> [PROBLEM STATEMENT]: Carry on the article about Singapore's new private home sales in October 2021, starting right after its last sentence.

Another three projects will launch in December, noted Lee Sze Teck, senior research director at Huttons Asia. This includes Perfect Ten, Mori and Zyanya.

Analysts predict that the market will end on an eight-year high of around 12,000 to 13,000 new sales. The previous high was 14,948 units in 2013.

So far, the first ten months of 2021 have surpassed full-year sales in 2018, 2019 and 2020 with 10,918 units, based on October sales figures released by the Urban Redevelopment Authority (URA) on Monday (Nov 15). 

According to URA, developers in Singapore sold 909 new private homes last month, up 9 per cent from September’s 834 units. This came despite the sustained viewing restrictions and visitor caps implemented at show galleries, noted Christine Sun, OrangeTee & Tie’s senior vice-president of research and analytics.

Including ECs, sales eased 19.4 per cent to 1,045 from September’s 1,296. Despite the fall, the figure is the highest for October in five years, Sun noted. The number of unsold ECs is also “running very low” at 221 units, added Lee.

Compared with the year-ago period, new sales with and without ECs are 50.6 per cent and 39 per cent higher respectively.

Monday’s figures were slightly higher compared to consultants’ flash estimates published by The Business Times on Friday (Nov 12).

Similar to September, most of October’s sales excluding ECs were in the Outside of Central Region (ORC). The segment sold 347 units or 38.2 per cent of the month’s sales.

Meanwhile the Core Central Region (CCR) and Rest of Central Region (RCR) each sold 281 homes or 30.9 per cent of the month’s total.

The CCR typically holds the smallest share among the three segments, with less than 200 units sold each month, noted Mak. However, October’s CCR figures were likely boosted by the official launch of Jervois Mansion, which sold 99 units at a median price of S$2,553 per square foot (psf) during the month. 

Jervois Mansion was also the best-selling project in October.

Leonard Tay, head of research at Knight Frank, added that October’s CCR figures were 319.4 per cent higher than that of the same period last year.

Tay said: “The private residential price index for the RCR has grown by 9 per cent from January to September 2021, while the index for the CCR rose a mere 1.1 per cent during the same period. As such, local as well as foreign buyers who had previously targetted homes in the RCR might now be tempted to shift their focus to some good value opportunities in the CCR in the coming months.”

Another significant deal in the CCR is a penthouse at Les Maisons Nassim, which sold for S$75 million or $6,210 psf, noted Lee.

> [GIVEN DATA]:
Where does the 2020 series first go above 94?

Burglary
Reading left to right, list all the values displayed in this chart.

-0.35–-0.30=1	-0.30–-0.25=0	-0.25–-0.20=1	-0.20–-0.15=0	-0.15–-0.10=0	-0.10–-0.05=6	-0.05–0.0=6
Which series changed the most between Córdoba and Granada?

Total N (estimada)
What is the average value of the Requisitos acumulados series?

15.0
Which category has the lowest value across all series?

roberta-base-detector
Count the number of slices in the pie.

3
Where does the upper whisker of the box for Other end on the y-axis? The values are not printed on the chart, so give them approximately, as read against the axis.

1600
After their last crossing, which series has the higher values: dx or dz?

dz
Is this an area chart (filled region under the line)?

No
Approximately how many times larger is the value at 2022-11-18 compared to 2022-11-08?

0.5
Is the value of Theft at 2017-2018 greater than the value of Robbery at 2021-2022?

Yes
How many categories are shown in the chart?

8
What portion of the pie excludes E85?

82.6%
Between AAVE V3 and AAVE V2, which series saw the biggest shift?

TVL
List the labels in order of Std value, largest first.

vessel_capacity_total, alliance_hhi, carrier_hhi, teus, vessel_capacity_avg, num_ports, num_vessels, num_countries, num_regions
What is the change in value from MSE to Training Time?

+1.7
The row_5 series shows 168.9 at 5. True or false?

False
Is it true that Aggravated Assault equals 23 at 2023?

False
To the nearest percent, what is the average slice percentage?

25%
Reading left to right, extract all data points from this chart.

> [FINAL ANSWER]:
He said: “This is possibly the priciest penthouse by quantum and psf in recent years.”

Lee also noted that the increased number of CCR purchases pulled up the proportion of houses priced at S$2 million and above to 39 per cent of October’s sales. 

“The average price paid for a unit in October was S$2.25 million,” he said.

Mak added: “More buyers could shift their attention to CCR projects as available units in the suburbs gradually decrease.”

Sun noted that the number of launched but unsold units excluding ECs dipped from 7,233 units in January to 4,725 units in October.

She said: “The supply of new homes is expected to drop further next year. There will be fewer project launches as successful enbloc deals dipped significantly over the past two years.”

Tay also said that there will come a point, likely in the next year, when rising prices will meet with some buyer resistance.

He said: “When taken together with the expected increase in domestic borrowing rates in the second half of 2022, the current window characterised by brisk strong sales might not last beyond the next 12 months. Therefore, it is likely that developers with projects on hand will use the next six to nine months to launch and reduce inventory before the post-pandemic recovery fervour tapers off with the anticipated higher mortgage rates.”

Meanwhile, Lee noted that out of the top five groups of foregin buyers (China, Malaysia, India, Indonesia and the US), only Malaysia and the US currently have vaccinated travel lanes (VTL) with Singapore.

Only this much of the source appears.